Mestieri
export managerLivello di scolarizzazione
laureaPaesi di emigrazione
Algeria, Siria e IraqPeriodo storico
Periodo contemporaneo (dal 1977 ai giorni nostri)Rosario Simone è in Iraq, per motivi di studio, il 2 agosto del 1990: il giorno in cui Saddam Hussein inizia l’invasione militare del Kuwait.
Come al solito tornai a Bagdad nell’ora più calda del pomeriggio. Aspettai a lungo l’autobus finché arrivò un double decker che sembrava andare senza autista. Vi salii e realizzai che invece era guidato dal solito minuscolo vietnamita. Raggiunsi Mimmo nel suo albergo. Mi disse che di colpo tutti i kuwaitiani che popolavano metà dell’albergo avevano fatto le valigie ed erano partiti in blocco, come spaventati da qualcosa di misterioso. Comprammo l’inutile Al Qadissiya, uno dei quotidiani di regime, ma ci sembrò comunque di capire che Saddam stava rivendicando i suoi diritti su una zona di frontiera contesa col Kuwait. Ci confermarono qualcosa del genere anche i nostri amici della croce rossa, durante una bellissima festa nel loro giardino di casa, ma noi non ci facemmo caso più di tanto, convinti del fatto che nelle zone petrolifere c’è sempre qualcuno che rivendica degli antichi confini. Raggiungemmo Mossul in autobus e visitammo i ruderi di Ninive, camminando fra una postazione militare e l’altra e spiegando ogni volta che ci fermavano cosa facessimo lì. Trascorsi anche un pomeriggio intero ad Hatra, da solo fra gli scavi archeologici, la sabbia e le tante statue di Ercole disseminate fra gli scavi.

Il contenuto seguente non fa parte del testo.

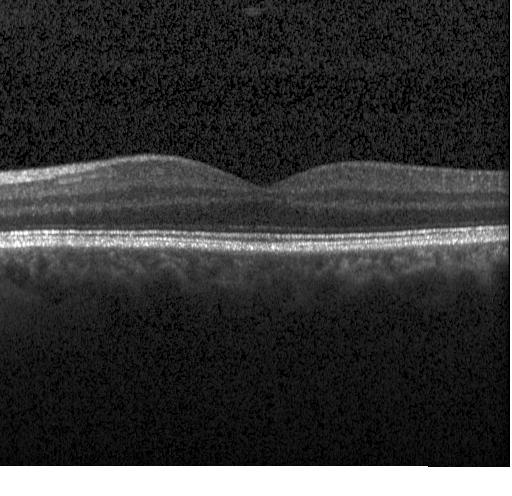 Impression: neither choroidal neovascularization, diabetic macular edema, nor drusen.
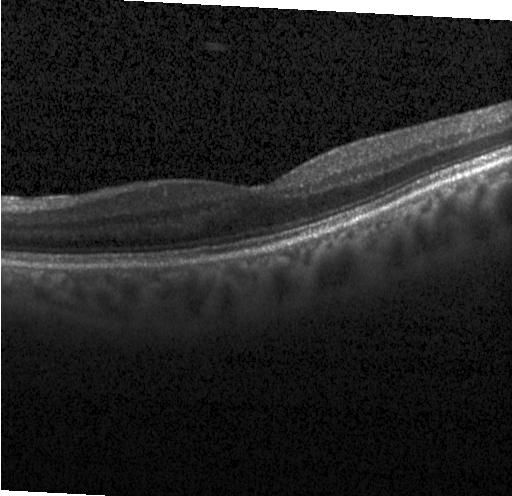
Heidelberg Spectralis; retinal OCT B-scan; horizontal scan through the fovea — Diagnosis: no choroidal neovascularization, diabetic macular edema, or drusen.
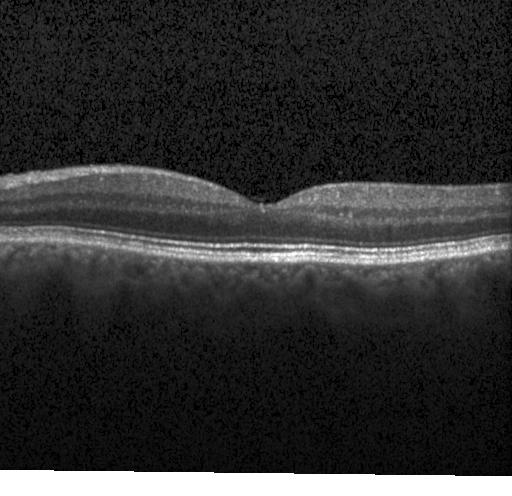 Spectral-domain optical coherence tomography; Heidelberg Spectralis OCT system; retinal OCT B-scan. The scan shows neither choroidal neovascularization, diabetic macular edema, nor drusen.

Poi andammo insieme ad Ammadia. Da lontano sembrava un paesino della Basilicata, che so, Oliveto Lucano. Lì trascorremmo la notte in una pensioncina in cima al paese ed al mattino prendemmo un taxi che ci portò fino a Shilardiza, decisamente più in là verso il cuore delle montagne curde.

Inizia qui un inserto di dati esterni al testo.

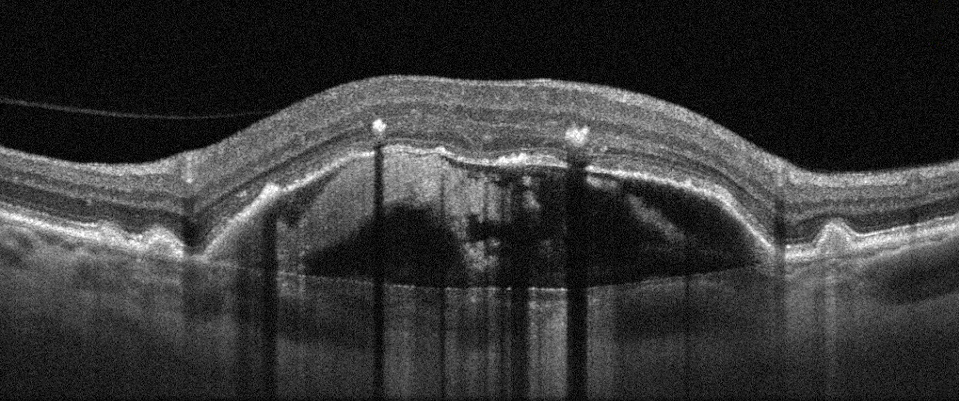

Macular OCT: AMD.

Nel punto della confluenza di due bellissimi fiumi di montagna attraversammo un tratto di torrente gelido a piedi nudi per fare colazione su di un isolotto di ghiaia. Era un luogo meraviglioso! I piedi dei tavolini e delle sedie erano conficcati nella ghiaia. Tutt’intorno acque che scorrevano velocissime verso il fondo valle. Sopra le nostre teste una piccola tettoia di canniccio. Ci portarono un secchiello ciascuno di yogurt fatto dai pastori e pane paesano ancora caldo. Poi ancora tè bollente a volontà. Divorammo tutto, senza risparmiare il paesaggio clamoroso. Tutto intorno montagne per lo più brulle, ma alte e spettacolari, soprattutto per i colori e per l’intensità della luce. Riattraversammo il guado per riprendere il nostro taxi verso Ammadia e ad un bivio demmo un passaggio ad un curdo che faceva l’autostop. Era il due di agosto. “Dove vai?” – gli chiesi io. “Dove vuoi che vada? In caserma! Non sai che stanotte il nostro esercito è entrato in Kuwait? Siamo stati tutti richiamati!” Quando ci penso mi torna ancora il tremito che mi percorse in quel momento. Il tassista accese subito la radio e da quel momento non vi fu altro che un susseguirsi minaccioso di marcette militari e di proclami. Noi due tacemmo fino ad Ammadia e neppure proferimmo parola per tutta la strada fino a Mossul. Eravamo preoccupatissimi e volevamo notizie attendibili. All’ingresso di Mossul passammo per il bivio in cui, nella gigantografia di Saddam vestito di nero, il presidente somigliava tale e quale ad un enorme Dracula. Questa volta non ci venne da ridere. Corremmo all’albergo per precipitarci al posto telefonico. Dopo svariati tentativi riuscimmo a parlare con l’ambasciata italiana.